— Work to be completed —
In the records below, which lines include "move"? Copy them.

— Supplied records —
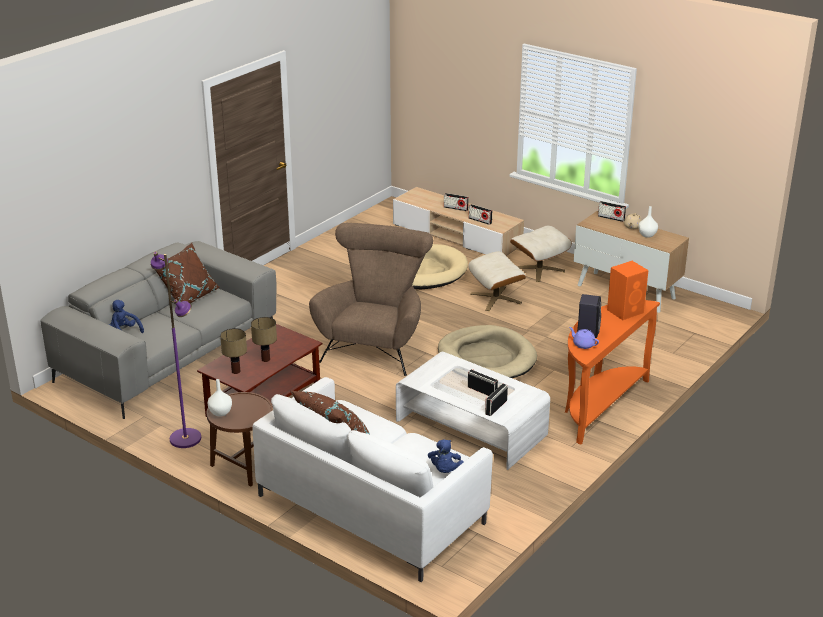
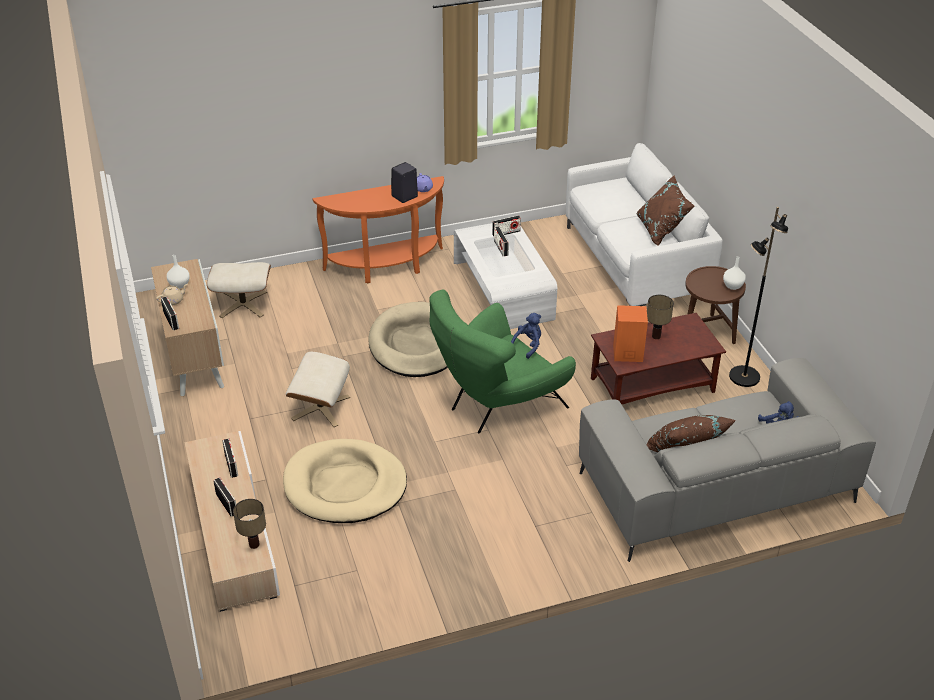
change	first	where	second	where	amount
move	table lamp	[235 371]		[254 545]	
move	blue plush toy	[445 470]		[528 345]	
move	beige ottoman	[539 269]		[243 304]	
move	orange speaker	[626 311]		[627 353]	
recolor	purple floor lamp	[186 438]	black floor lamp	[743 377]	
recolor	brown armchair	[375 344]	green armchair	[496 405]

— Task solution —
move	table lamp	[235 371]		[254 545]	
move	blue plush toy	[445 470]		[528 345]	
move	beige ottoman	[539 269]		[243 304]	
move	orange speaker	[626 311]		[627 353]	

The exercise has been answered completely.